● **任务列表**:
A - 在下面的文档正文中,资源 webip 配置的 IP 地址是多少?
B - 列出文档正文中介绍的 pacemaker 所提供的全部资源约束方法。
C - 请原样打印文档正文中的一段文字,从“webip  (ocf::heartbeat:IPaddr):        Started”开始,到“若想将多个资源运行在同一个节点上,则,做成组,或定义排列约束。”结束。

Online: [ node1.a.com node2.a.com ]

 webip  (ocf::heartbeat:IPaddr):        Started node1.a.com 
 webserver      (lsb:httpd):    Started node2.a.com
资源运行于两个节点上,默认以均衡的方式进行工作,尽可能将不同的资源运行在不同的节点上;

3.定义资源约束
若想将多个资源运行在同一个节点上,则,做成组,或定义排列约束。
资源约束则用以指定在哪些群集节点上运行资源,以何种顺序装载资源,以及特定资源依赖于哪些其它资源。
pacemaker共给我们提供了三种资源约束方法:
        1)Resource Location(资源位置):定义资源可以、不可以或尽可能在哪些节点上运行;

        2)Resource Collocation(资源排列):排列约束定义集群资源可以、不可以在某个节点上同时运行;

        3)Resource Order(资源顺序):顺序约束定义集群资源在节点上启动的顺序;

3.1定义组,将资源运行在同一个节点上
定义资源组:
定义组webcluster,成员是后面的资源
crm(live)# configure
crm(live)configure# group webcluster webip webserver
crm(live)configure# verify
crm(live)configure# commit
crm(live)configure# show
node node1.a.com
node node2.a.com
primitive webip IPaddr \
        params ip=192.168.85.128
primitive webserver lsb:httpd
group webcluster webip webserver
property cib-bootstrap-options: \
        dc-version=1.1.11-97629de \
        cluster-infrastructure="classic openais (with plugin)" \
        expected-quorum-votes=2 \
        stonith-enabled=false
crm(live)configure# cd
crm(live)# status
Last updated: Fri Nov  6 18:55:18 2015
Last change: Fri Nov  6 18:55:04 2015
Stack: classic openais (with plugin)
Current DC: node1.a.com - partition with quorum
Version: 1.1.11-97629de
2 Nodes configured, 2 expected votes
2 Resources configured

Online: [ node1.a.com node2.a.com ]

 Resource Group: webcluster
     webip      (ocf::heartbeat:IPaddr):        Started node1.a.com 
     webserver  (lsb:httpd):    Started node1.a.com
 
3.2浏览器测试


3.3让node1离线,测试是否转移
crm(live)# node
crm(live)node# standby node1.a.com
crm(live)node# cd
crm(live)# status
Last updated: Fri Nov  6 18:57:58 2015
Last change: Fri Nov  6 18:57:38 2015
Stack: classic openais (with plugin)

● **记录列表**:

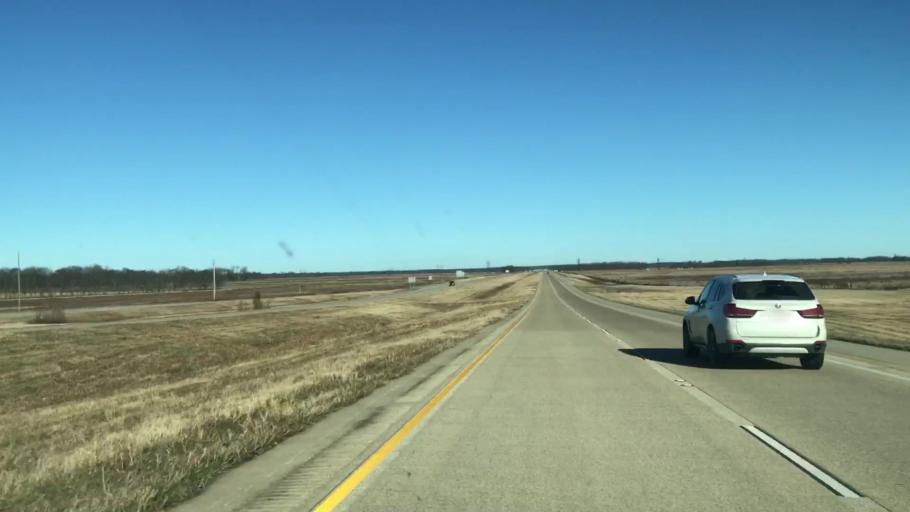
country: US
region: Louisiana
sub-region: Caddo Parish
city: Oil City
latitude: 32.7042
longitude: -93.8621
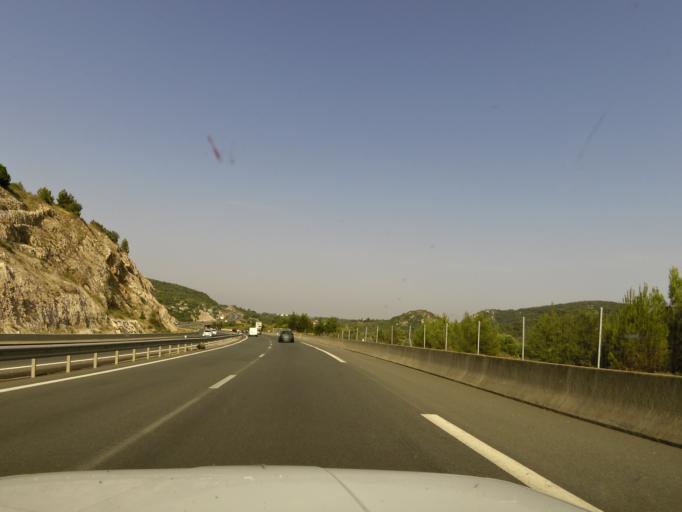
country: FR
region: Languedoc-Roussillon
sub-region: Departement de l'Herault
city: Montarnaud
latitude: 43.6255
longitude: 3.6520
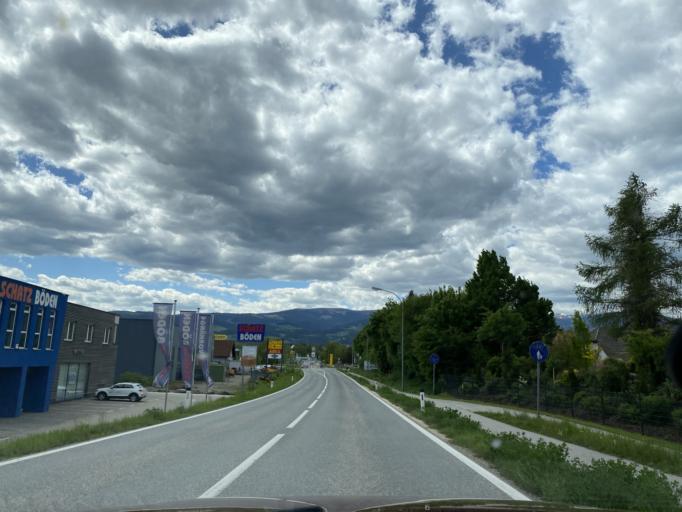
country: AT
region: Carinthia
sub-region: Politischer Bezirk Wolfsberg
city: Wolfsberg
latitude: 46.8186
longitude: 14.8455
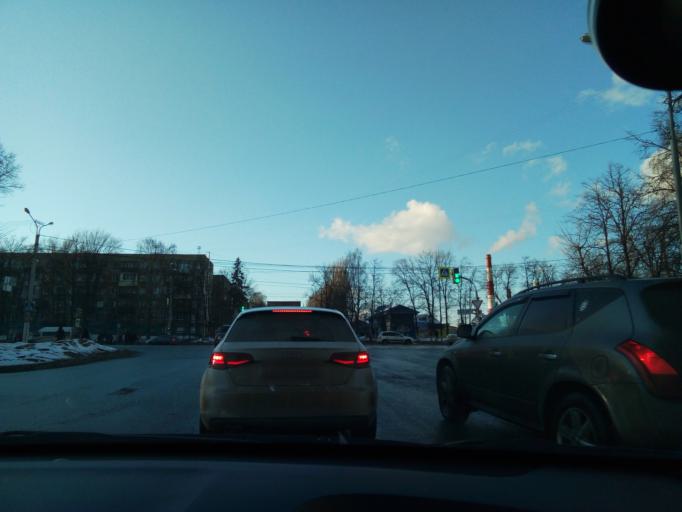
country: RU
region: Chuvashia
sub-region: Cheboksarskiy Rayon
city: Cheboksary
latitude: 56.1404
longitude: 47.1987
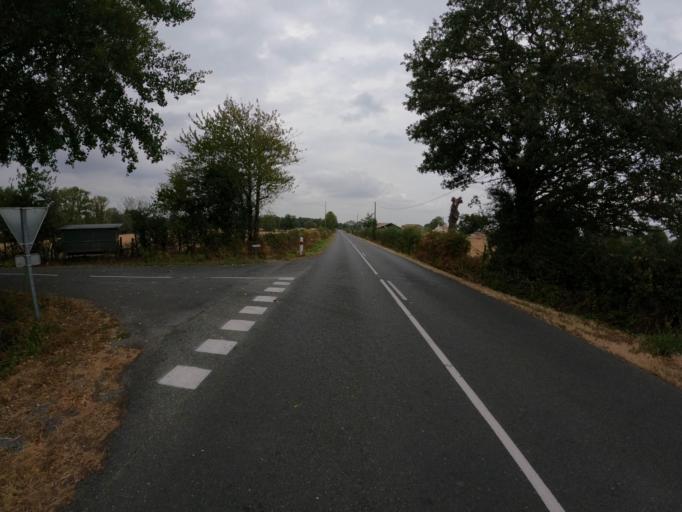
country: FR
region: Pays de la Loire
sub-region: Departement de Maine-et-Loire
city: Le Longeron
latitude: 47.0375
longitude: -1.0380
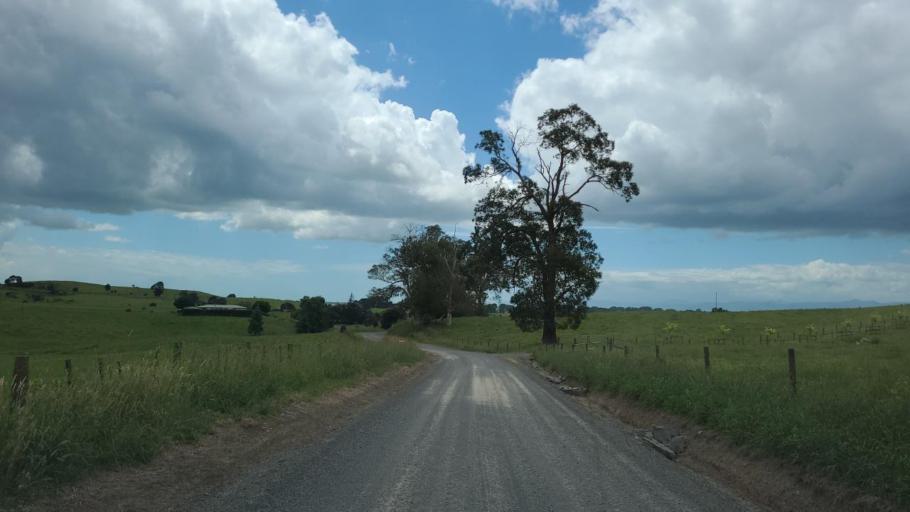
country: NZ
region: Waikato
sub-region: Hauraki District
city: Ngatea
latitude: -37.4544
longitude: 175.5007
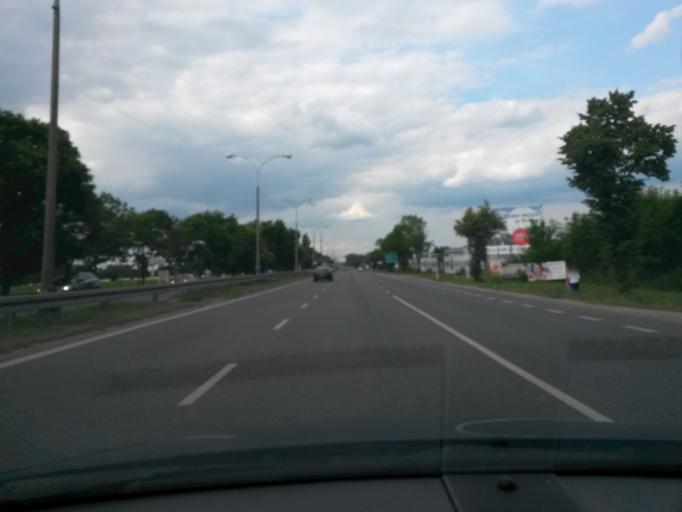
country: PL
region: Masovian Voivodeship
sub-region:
...
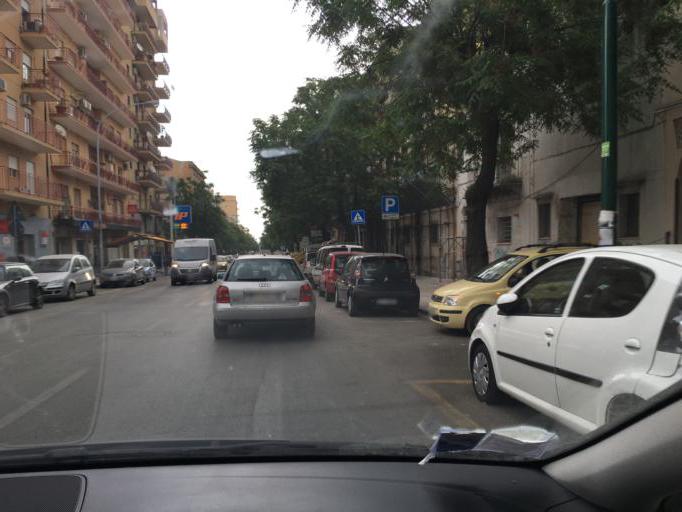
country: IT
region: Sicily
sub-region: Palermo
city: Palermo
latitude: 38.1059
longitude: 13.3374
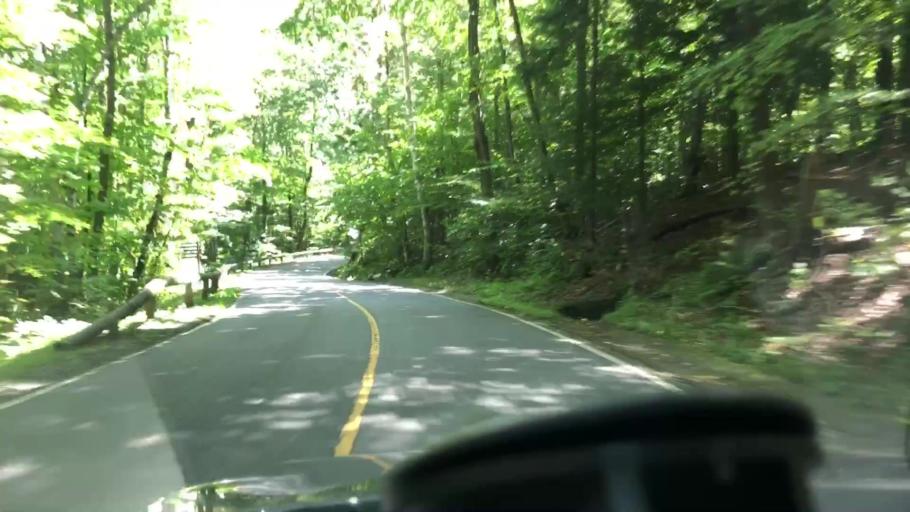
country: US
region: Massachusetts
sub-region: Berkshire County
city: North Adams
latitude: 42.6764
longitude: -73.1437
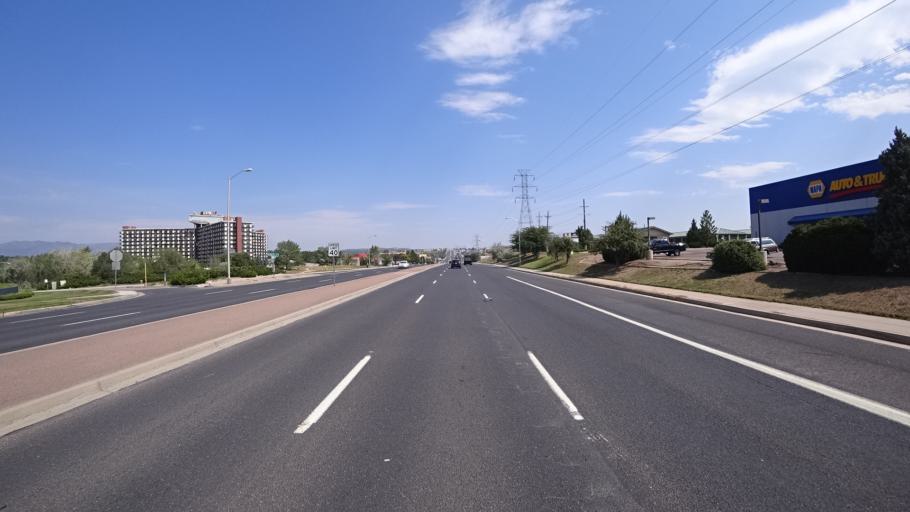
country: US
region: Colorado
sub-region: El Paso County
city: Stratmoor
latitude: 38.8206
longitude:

● **各题解答**:
A - 192.168.85.128

B -
1. Resource Location(资源位置)
2. Resource Collocation(资源排列)
3. Resource Order(资源顺序)

C -
webip  (ocf::heartbeat:IPaddr):        Started node1.a.com 
 webserver      (lsb:httpd):    Started node2.a.com
资源运行于两个节点上,默认以均衡的方式进行工作,尽可能将不同的资源运行在不同的节点上;

3.定义资源约束
若想将多个资源运行在同一个节点上,则,做成组,或定义排列约束。